■ **Consignes**
A – Recopiez l'extrait en commençant par « Les réactions du » et en allant jusqu'à « gouverneur de région. », en substituant « préfet » à « gouverneur ».
B – Résumez l'extrait en deux phrases.

■ **Extrait du document**
★ ★ ★

Jusque-là, j’étais satisfait de lui. Malheureusement, à l’occasion du décès de l’étudiant Boukhariou Baldé, victime de coups et blessures au campus universitaire de Hafia, la tension entre les deux a atteint un niveau qui méritait bien mon attention. Les menaces comme « méfie-toi de moi, si tu blagues avec moi, je vais t’écraser, je vais briser ta carrière » à l’encontre de Idrissa me surprirent sans pour autant entrainer une réaction de ma part. Mais, lorsque le ministre de la jeunesse, monsieur Mouctar Diallo eut demandé à mon fils de l’accompagner dans la préfecture de Mali où il avait une série d’activité, il se présenta très tôt le lendemain matin où était fixé le point de départ.

Le gouverneur, l’ayant retrouvé, lui dit en présence de témoins : « si je te voie à Mali, je te fais arrêter et te défère à Conakry. En attendant, c’est moi le président de la République ici. Je vais prévenir tout de suite le ministre Mouctar Diallo.» En entendant ces propos, je me suis dit alors que ce ne sont pas des propos qu’un ami de son père pouvait lui tenir. C’est pourquoi, Idrissa n’alla point à Mali, en accord avec le ministre Mouctar pour lui éviter de se placer dans une situation d’insécurité. Il démissionna de l’AGP.

Les réactions du gouverneur et ses propos malveillants furent diffusées sur les antennes des radios privées locales. C’est pourquoi, j’ai jugé nécessaire, à mon tour d’intervenir pour donner ma propre compréhension du problème. Savoir donc que le Boukhariou Baldé est mort à Labé ou sur la route de Conakry, ce n’est pas ce qui est important. Ce qui est important, c’est de savoir pourquoi il est mort. Car, il avait droit à la vie. Pourquoi est-il donc mort ? C’est à la suite d’une bavure des forces de sécurité déployées dans le campus sur ordre du gouverneur de région.

★ ★ ★

■ **Données**
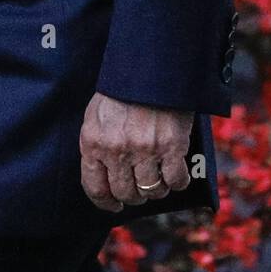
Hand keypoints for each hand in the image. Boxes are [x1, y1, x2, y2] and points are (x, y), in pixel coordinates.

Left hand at [79, 91, 193, 211]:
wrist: (152, 66)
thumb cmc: (123, 91)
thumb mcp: (98, 115)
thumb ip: (98, 145)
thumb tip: (105, 177)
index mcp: (92, 141)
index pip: (95, 187)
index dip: (106, 202)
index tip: (114, 205)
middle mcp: (116, 149)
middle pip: (126, 193)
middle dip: (135, 194)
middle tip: (141, 186)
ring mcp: (144, 150)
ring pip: (151, 190)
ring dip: (157, 188)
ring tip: (159, 175)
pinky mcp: (171, 147)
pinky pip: (175, 181)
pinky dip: (178, 181)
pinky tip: (177, 172)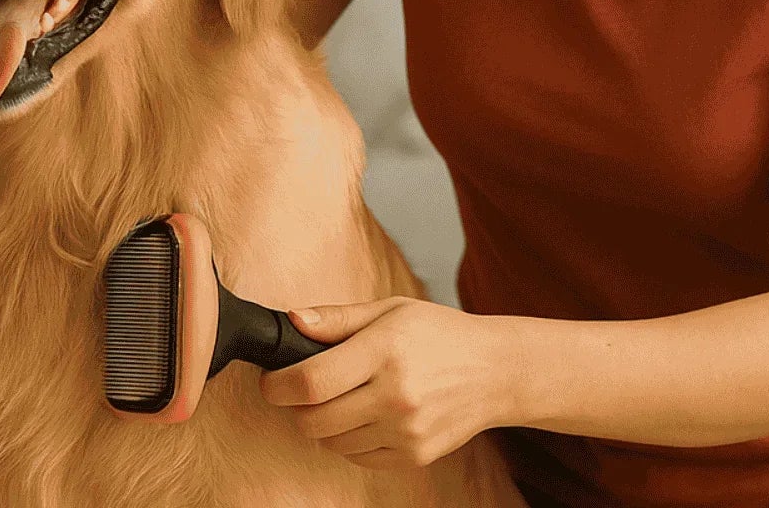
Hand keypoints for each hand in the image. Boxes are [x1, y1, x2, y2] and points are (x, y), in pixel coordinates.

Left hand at [258, 296, 519, 469]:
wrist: (495, 371)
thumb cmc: (439, 334)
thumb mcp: (390, 311)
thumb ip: (337, 319)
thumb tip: (290, 321)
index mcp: (385, 351)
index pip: (310, 382)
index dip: (277, 386)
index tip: (272, 381)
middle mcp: (396, 395)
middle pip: (313, 420)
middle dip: (295, 408)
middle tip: (302, 390)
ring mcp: (407, 430)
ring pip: (332, 442)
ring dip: (323, 424)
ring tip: (343, 398)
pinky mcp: (415, 456)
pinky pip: (358, 457)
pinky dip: (350, 440)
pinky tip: (366, 416)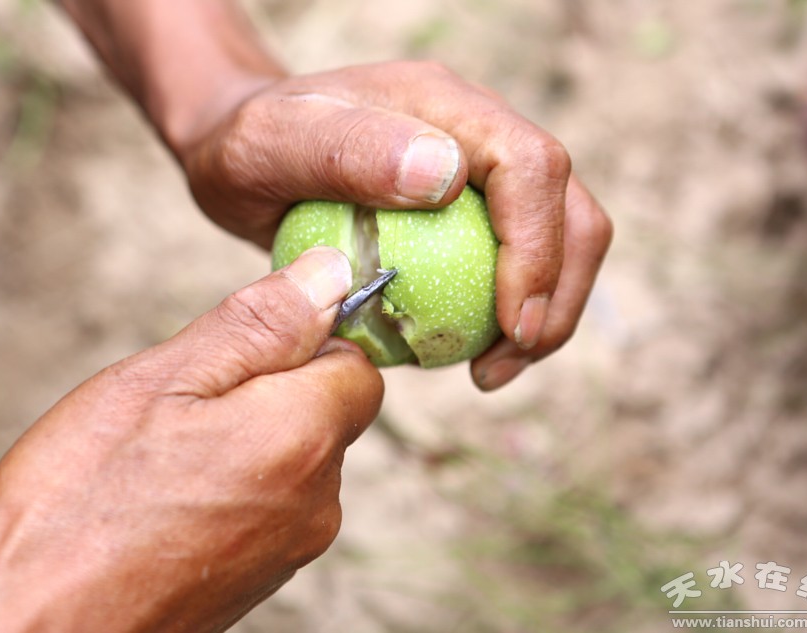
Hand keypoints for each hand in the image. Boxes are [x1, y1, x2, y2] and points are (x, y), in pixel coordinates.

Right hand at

★ ★ ★

■ **Corrigé des exercices**
A –
Les réactions du préfet et ses propos malveillants furent diffusées sur les antennes des radios privées locales. C’est pourquoi, j’ai jugé nécessaire, à mon tour d’intervenir pour donner ma propre compréhension du problème. Savoir donc que le Boukhariou Baldé est mort à Labé ou sur la route de Conakry, ce n’est pas ce qui est important. Ce qui est important, c’est de savoir pourquoi il est mort. Car, il avait droit à la vie. Pourquoi est-il donc mort ? C’est à la suite d’une bavure des forces de sécurité déployées dans le campus sur ordre du préfet de région.

B – Après la mort de l'étudiant Boukhariou Baldé au campus de Hafia, le gouverneur a menacé de faire arrêter Idrissa s'il se rendait à Mali avec le ministre Mouctar Diallo, si bien qu'Idrissa a renoncé au voyage et démissionné de l'AGP. Ces propos ayant été diffusés sur les radios privées locales, l'auteur intervient pour affirmer que l'important est de savoir pourquoi l'étudiant est mort, à savoir une bavure des forces de sécurité déployées sur ordre du gouverneur.